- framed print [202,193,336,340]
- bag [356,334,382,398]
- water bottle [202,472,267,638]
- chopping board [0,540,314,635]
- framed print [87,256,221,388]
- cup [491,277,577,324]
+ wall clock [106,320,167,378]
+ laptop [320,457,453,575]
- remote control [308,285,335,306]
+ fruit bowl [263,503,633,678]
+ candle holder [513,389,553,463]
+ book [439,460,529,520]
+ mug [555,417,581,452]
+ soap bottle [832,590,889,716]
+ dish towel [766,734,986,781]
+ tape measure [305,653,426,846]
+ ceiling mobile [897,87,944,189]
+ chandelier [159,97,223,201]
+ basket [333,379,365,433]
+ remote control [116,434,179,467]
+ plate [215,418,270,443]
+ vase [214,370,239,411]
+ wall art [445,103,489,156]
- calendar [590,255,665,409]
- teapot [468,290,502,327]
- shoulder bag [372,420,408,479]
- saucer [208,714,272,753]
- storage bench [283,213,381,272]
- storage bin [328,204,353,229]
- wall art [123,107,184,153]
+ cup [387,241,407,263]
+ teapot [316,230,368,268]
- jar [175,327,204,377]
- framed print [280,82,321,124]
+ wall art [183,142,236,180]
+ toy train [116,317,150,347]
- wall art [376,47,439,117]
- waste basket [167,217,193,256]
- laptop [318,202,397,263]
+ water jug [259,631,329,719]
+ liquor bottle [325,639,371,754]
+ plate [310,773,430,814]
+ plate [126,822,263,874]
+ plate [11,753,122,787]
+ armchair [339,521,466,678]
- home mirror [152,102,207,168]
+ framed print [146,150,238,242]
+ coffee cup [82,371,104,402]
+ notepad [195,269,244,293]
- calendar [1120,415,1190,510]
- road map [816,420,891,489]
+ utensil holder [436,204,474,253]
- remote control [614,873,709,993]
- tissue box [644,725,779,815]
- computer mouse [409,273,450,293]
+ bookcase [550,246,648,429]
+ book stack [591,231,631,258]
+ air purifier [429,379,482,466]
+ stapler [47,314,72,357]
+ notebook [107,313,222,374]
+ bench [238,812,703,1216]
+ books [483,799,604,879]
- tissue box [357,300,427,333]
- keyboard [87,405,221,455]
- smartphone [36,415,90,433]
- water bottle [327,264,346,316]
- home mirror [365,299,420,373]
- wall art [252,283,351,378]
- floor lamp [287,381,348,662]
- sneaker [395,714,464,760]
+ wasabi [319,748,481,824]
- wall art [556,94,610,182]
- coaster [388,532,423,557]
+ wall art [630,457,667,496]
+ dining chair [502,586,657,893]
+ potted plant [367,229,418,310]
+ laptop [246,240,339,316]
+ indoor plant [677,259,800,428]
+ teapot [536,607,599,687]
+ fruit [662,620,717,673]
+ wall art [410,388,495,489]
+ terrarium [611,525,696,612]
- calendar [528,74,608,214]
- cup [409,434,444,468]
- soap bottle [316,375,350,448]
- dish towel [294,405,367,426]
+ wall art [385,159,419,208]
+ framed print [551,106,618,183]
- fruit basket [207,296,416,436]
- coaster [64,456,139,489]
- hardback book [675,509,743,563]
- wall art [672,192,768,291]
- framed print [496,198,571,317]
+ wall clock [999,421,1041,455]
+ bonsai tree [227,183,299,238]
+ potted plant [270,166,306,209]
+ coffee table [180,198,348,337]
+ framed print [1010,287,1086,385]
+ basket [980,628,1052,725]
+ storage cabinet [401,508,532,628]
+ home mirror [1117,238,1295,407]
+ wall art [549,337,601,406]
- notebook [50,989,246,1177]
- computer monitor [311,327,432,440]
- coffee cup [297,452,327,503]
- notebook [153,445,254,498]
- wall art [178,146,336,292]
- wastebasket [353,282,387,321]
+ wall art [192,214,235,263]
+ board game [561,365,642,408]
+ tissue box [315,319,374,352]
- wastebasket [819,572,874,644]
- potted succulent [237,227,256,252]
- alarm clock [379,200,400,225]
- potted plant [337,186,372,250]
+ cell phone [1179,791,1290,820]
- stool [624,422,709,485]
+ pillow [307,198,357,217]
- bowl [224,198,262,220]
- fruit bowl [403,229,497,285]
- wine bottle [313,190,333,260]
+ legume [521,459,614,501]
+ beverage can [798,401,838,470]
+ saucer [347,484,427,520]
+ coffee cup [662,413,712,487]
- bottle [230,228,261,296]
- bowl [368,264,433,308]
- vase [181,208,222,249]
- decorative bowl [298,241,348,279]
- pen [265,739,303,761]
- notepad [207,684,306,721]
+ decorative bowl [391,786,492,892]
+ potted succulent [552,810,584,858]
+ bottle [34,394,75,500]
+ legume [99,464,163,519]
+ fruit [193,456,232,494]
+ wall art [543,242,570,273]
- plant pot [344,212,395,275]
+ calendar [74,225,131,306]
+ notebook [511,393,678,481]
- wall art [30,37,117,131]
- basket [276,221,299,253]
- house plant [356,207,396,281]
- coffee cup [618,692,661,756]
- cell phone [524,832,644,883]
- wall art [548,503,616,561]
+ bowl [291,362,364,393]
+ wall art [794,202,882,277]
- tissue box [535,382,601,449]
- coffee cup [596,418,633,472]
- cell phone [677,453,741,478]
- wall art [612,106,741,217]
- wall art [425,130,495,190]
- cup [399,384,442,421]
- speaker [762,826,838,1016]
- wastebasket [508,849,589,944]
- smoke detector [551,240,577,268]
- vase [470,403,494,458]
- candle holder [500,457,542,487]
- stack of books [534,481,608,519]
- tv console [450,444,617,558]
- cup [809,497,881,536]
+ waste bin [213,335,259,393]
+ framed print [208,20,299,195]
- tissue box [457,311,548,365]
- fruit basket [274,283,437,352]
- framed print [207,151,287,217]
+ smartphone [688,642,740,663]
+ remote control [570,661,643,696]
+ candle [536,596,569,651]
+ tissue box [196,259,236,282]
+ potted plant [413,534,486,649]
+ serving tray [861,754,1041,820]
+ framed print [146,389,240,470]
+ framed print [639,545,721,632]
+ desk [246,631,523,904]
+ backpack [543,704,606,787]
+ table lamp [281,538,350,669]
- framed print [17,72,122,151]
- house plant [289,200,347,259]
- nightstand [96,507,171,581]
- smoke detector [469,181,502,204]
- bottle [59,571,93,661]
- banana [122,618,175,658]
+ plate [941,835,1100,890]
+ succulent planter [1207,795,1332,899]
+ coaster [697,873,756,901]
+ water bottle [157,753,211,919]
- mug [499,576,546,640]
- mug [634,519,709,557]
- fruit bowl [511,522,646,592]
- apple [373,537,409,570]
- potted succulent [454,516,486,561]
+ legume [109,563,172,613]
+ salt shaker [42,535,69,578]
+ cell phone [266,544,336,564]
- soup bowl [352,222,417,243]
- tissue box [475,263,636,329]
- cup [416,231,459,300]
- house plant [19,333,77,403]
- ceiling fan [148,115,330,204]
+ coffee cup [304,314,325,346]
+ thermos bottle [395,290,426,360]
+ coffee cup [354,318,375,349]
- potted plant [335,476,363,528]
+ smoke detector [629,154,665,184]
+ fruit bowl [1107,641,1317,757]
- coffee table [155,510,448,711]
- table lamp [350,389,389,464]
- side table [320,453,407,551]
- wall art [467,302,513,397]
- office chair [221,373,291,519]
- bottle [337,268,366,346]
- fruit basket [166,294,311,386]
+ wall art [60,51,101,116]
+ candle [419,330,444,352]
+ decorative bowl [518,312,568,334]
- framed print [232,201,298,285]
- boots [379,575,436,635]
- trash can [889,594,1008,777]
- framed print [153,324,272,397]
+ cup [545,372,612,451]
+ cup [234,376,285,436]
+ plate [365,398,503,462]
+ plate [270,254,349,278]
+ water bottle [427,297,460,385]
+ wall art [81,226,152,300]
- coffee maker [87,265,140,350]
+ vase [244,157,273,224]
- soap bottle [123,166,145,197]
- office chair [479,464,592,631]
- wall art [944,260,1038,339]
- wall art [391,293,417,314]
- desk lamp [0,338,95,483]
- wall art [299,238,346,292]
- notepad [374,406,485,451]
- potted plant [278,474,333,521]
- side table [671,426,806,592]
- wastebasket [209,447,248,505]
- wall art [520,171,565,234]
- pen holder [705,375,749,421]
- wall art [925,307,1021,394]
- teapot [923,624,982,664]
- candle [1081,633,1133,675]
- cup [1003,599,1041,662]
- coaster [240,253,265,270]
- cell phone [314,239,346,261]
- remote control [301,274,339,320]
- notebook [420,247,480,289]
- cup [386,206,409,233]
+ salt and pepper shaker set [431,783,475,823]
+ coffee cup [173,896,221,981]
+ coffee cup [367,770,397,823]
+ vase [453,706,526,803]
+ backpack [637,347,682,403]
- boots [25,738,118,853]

EXERCISE REQUIREMENTS: Copy only this part of the entries above: the line with "- storage bench [283,213,381,272]", the line with "- smartphone [36,415,90,433]", and the lines between, all exactly as written.

SOLUTION TO THIS PROBLEM:
- storage bench [283,213,381,272]
- storage bin [328,204,353,229]
- wall art [123,107,184,153]
+ cup [387,241,407,263]
+ teapot [316,230,368,268]
- jar [175,327,204,377]
- framed print [280,82,321,124]
+ wall art [183,142,236,180]
+ toy train [116,317,150,347]
- wall art [376,47,439,117]
- waste basket [167,217,193,256]
- laptop [318,202,397,263]
+ water jug [259,631,329,719]
+ liquor bottle [325,639,371,754]
+ plate [310,773,430,814]
+ plate [126,822,263,874]
+ plate [11,753,122,787]
+ armchair [339,521,466,678]
- home mirror [152,102,207,168]
+ framed print [146,150,238,242]
+ coffee cup [82,371,104,402]
+ notepad [195,269,244,293]
- calendar [1120,415,1190,510]
- road map [816,420,891,489]
+ utensil holder [436,204,474,253]
- remote control [614,873,709,993]
- tissue box [644,725,779,815]
- computer mouse [409,273,450,293]
+ bookcase [550,246,648,429]
+ book stack [591,231,631,258]
+ air purifier [429,379,482,466]
+ stapler [47,314,72,357]
+ notebook [107,313,222,374]
+ bench [238,812,703,1216]
+ books [483,799,604,879]
- tissue box [357,300,427,333]
- keyboard [87,405,221,455]
- smartphone [36,415,90,433]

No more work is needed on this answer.